_Consignes_
[1] Relevez tous les montants en euros cités dans le texte sur le financement de la ligne à grande vitesse. Citez une seule fois un montant qui apparaît plusieurs fois.
[2] Reprenez le texte sur le financement de la ligne à grande vitesse là où il s’arrête.

_Texte fourni_
Ce projet de ligne à grande vitesse, qui doit faire gagner une heure de trajet de Paris vers Toulouse et vingt minutes vers Dax, est estimé à 14,3 milliards d’euros. Son financement est prévu à 40 % par l’État, 40 % par des collectivités locales d’Occitanie et de Nouvelle-Aquitaine et 20 % par l’Union européenne. Face au refus de plusieurs collectivités de participer au financement, le tour de table financier n’a toutefois pas pu être totalement bouclé. C’est pourquoi la région Nouvelle-Aquitaine a validé une contribution supplémentaire de 225,6 millions d’euros, l’ensemble des élus, à l’exception des groupes écologiste et Rassemblement national, ayant voté pour cette « avance » financière.

« Nous demandons que les collectivités soient mises au même niveau que SNCF Réseau »

Pour Denis Teisseire, ce plan de financement reste toutefois incomplet, et surtout il est « profondément risqué et gravement déséquilibré pour les collectivités locales. » « On peut parler d’un contrat léonin, qui réserve la part du lion à SNCF Réseau au détriment des collectivités territoriales, accuse-t-il. C’est un aller sans retour, car les collectivités ne savent pas en réalité quelles seront leurs contributions respectives, et ne connaissent pas les montants des subventions européennes, qui sont loin d’être acquises, et qui seront à leur charge si elles ne sont pas au rendez-vous. »

En revanche, souligne-t-il, « SNCF Réseau ne s’engagera qu’une fois les avant-projets connus et les coûts maîtrisés, pas avant. Nous demandons, a minima, que les collectivités n’aient pas à s’engager immédiatement et de manière irréversible, et en toute logique qu’elles puissent attendre de connaître le montant des subventions européennes et le coût de l’opération. Il faut les mettre au même niveau que SNCF Réseau. »

Les retombées fiscales, des « bonnes fortunes » qui font douter

Les associations s’étonnent par ailleurs de voir dans le plan de financement de l’Etat un « engagement de Bordeaux Métropole de 550 millions d’euros » quand cette collectivité « a voté une subvention de 354 millions d’euros. » Il s’agit en fait de 550 millions, déductions faites des retombées des nouvelles recettes fiscales attendues de la LGV. Un établissement public local (EPL) doit en effet prélever de nouvelles taxes, adossées aux taxes foncières et aux taxes d’habitation sur les résidences secondaires, dans les communes situées à moins d’une heure d’une gare desservie par la LGV. Des recettes qualifiées de « bonnes fortunes » par les associations qui se montrent, là aussi, très dubitatives.

_Données extraites_

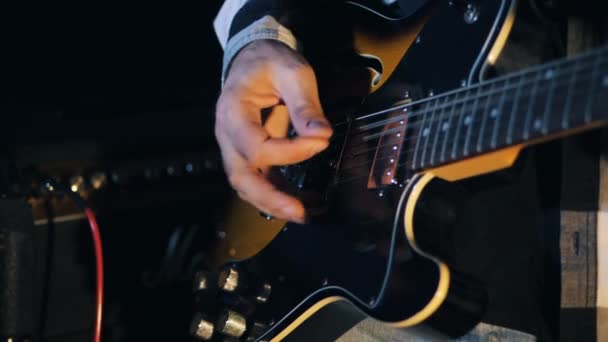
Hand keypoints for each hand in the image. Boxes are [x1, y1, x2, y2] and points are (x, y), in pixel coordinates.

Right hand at [215, 40, 332, 222]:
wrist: (254, 58)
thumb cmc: (270, 62)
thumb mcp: (292, 72)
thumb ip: (306, 105)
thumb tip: (323, 136)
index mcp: (232, 112)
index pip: (257, 146)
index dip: (290, 152)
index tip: (322, 141)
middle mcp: (227, 135)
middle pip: (240, 177)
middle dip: (270, 199)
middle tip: (301, 213)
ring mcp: (235, 148)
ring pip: (246, 185)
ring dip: (273, 204)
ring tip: (303, 214)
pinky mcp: (248, 154)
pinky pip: (258, 180)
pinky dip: (277, 195)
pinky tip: (301, 202)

_Réponses_
[1]
14,3 milliards d’euros
225,6 millions d’euros
550 millions d’euros
354 millions d’euros

[2]
« Enfin, le dernier point, ce sont les incroyables conditions dans lesquelles la participation de la région Nouvelle-Aquitaine a été votée, s’insurge Denis Teisseire. Les conseillers n’ont eu les éléments que la veille du vote, alors que la participation de la région a été augmentée de 225 millions d’euros – pas une paille. Ils auraient dû être informés douze jours avant. Pour nous, les éléments sont réunis pour une annulation de cette délibération. »

« Le feu couve sous la cendre »

Davantage qu’un simple report des engagements financiers des collectivités, ces associations visent surtout l’abandon du projet. « Toutes les associations sont farouchement opposées à ce projet et décidé à le faire capoter » indique Philippe Barbedienne, de la Sepanso. Désormais déclaré d’utilité publique, il ne peut toutefois plus être attaqué sur le fond. « Il est en revanche toujours d’actualité de contester le financement de ce projet » poursuit Philippe Barbedienne.

« Douze associations signataires représentant plus de 100 associations c’est assez exceptionnel, complète Denis Teisseire, et cela prouve la mobilisation contre ce projet. Le feu couve sous la cendre. »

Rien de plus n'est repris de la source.